For now I managed to choose a single text block as a label and train a simple classifier, which quickly got to 98% accuracy, which is already better than the regex solution. But that was the easy case with a single target which only had 4 possible outcomes. Overall I would have around 20 labels/datapoints, some of which are not finite. Is it possible to address this kind of task with ml? If yes how would I approach it, multiple models for every label or is it possible to have one model for all labels? And how would extraction for non finite labels like names work?

tl;dr
Can I classify text to multiple targets? If yes how and how do I handle non-finite labels?
Thanks for the help!

EinAeffchen · June 23, 2021, 8:41am

Okay, so I figured out that I need to use MultiCategoryBlock instead of CategoryBlock for this, but now my input and output batch size don’t match anymore. I’m working with bs=4 and have len(labels)=19, which results in an expected output size of 76. As I read in other forum posts, I assume I’ll need a linear decoder in my model to adjust the output, but I don’t quite get how to add that yet.
This is my current setup:

model_name = "facebook/mbart-large-50"
model_cls = AutoModelForSequenceClassification
hf_tok_kwargs = {'src_lang': 'de_DE', 'tgt_lang': 'de_DE'}

hf_arch, hf_config, hf_tokenizer, hf_model = BLURR.get_hf_objects(model_name,  
                                                              model_cls=model_cls,  
                                                              tokenizer_kwargs=hf_tok_kwargs, 
                                                              config_kwargs={'num_labels': len(labels)})

datablocks:

blocks = (HF_TextBlock(hf_arch, hf_config, hf_tokenizer, hf_model, max_length=256),     MultiCategoryBlock)
dblock = DataBlock(blocks=blocks, get_x=ColReader('publication_content'), get_y=get_y, splitter=ColSplitter())

dls = dblock.dataloaders(df, bs=4)

Shapes:

b = dls.one_batch()
len(b),b[0]["input_ids"].shape, b[1].shape

(2, torch.Size([4, 256]), torch.Size([4, 19]))

Bartsplitter, copied from blurr

def mbart_splitter(m):
model = m.hf_model if (hasattr(m, 'hf_model')) else m

  embeds_modules = [
    model.model.encoder.embed_positions, 
    model.model.encoder.embed_tokens,
    model.model.decoder.embed_positions, 
    model.model.decoder.embed_tokens
  ]

  embeds = nn.Sequential(*embeds_modules)
  groups = L(embeds, model.model.encoder, model.model.decoder, model.classification_head)
  return groups.map(params).filter(lambda el: len(el) > 0)

Metrics

precision = PrecisionMulti(average='macro')
recall = RecallMulti(average='macro')
f1 = F1ScoreMulti(average='macro')

learn_metrics = [accuracy_multi, precision, recall, f1]
learn_cbs = [HF_BaseModelCallback]

Learner

model = HF_BaseModelWrapper(hf_model)
learn = Learner(dls, model, opt_func=Adam, loss_func=CrossEntropyLossFlat(), metrics=learn_metrics, cbs=learn_cbs, splitter=mbart_splitter)
learn.freeze()

Now when I check the shapes:

xb, yb = dls.one_batch()
out = model(xb)
xb['input_ids'].shape, out[0].shape

torch.Size([4, 256]), torch.Size([4, 19])
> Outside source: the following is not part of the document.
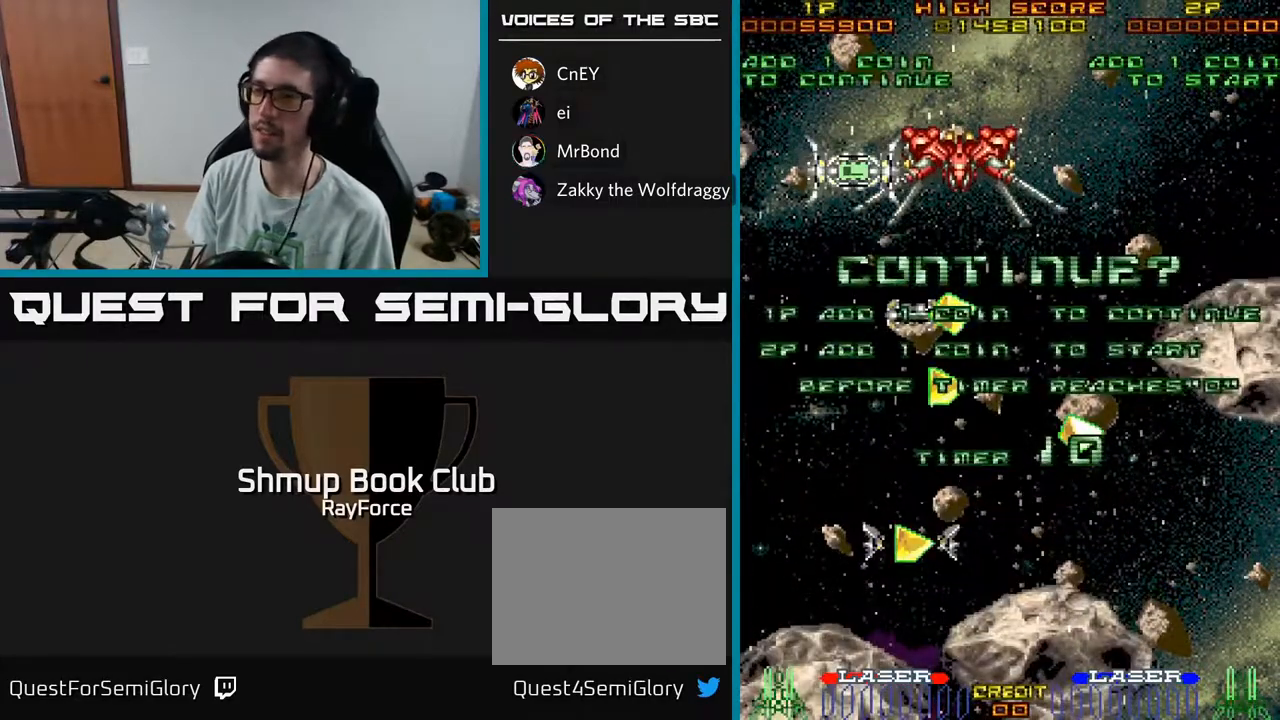
{"buttons": ["X"], "left_stick": "center", "right_stick": "center", "events": [[50, "X", "up"], [117, "X", "down"], [283, "X", "up"], [300, "A", "down"], [350, "A", "up"], [350, "X", "down"]]}
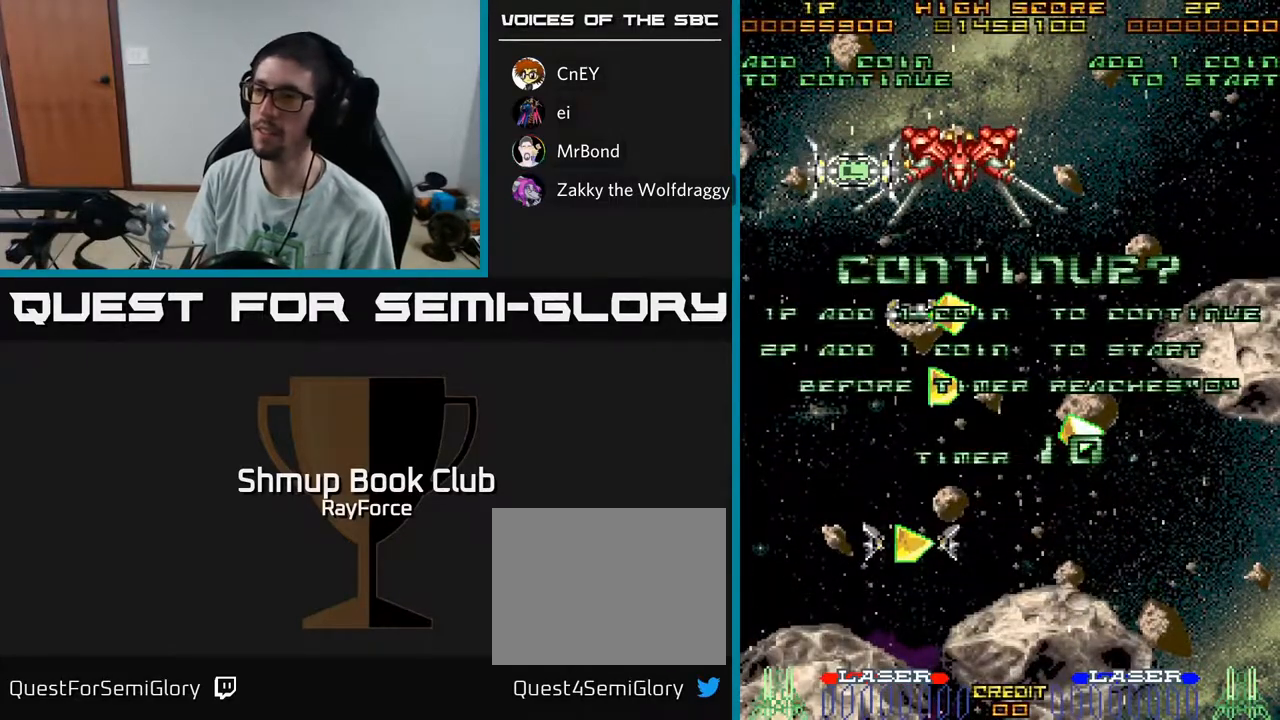
{"buttons": ["A", "X"], "left_stick": "center", "right_stick": "center", "events": [[33, "A", "down"], [50, "X", "up"], [117, "X", "down"], [133, "A", "up"], [233, "A", "down"], [250, "X", "up"], [300, "X", "down"], [333, "A", "up"], [417, "A", "down"], [433, "X", "up"], [483, "X", "down"]]}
Interestingly when I run learn.lr_find() I get the error:

Expected input batch_size (4) to match target batch_size (76).

Shouldn’t I get an expected target batch_size of 19 here?

am I making some grave mistake here or is it just the missing linear decoder?

arampacha · June 23, 2021, 9:01am

For multilabel classification you got to use BCEWithLogitsLoss rather then CrossEntropyLoss. CrossEntropy expects single label per input item, the targets are flattened and treated as it is a batch of 76 items.

EinAeffchen · June 23, 2021, 9:07am

Thank you so much, that fixed it!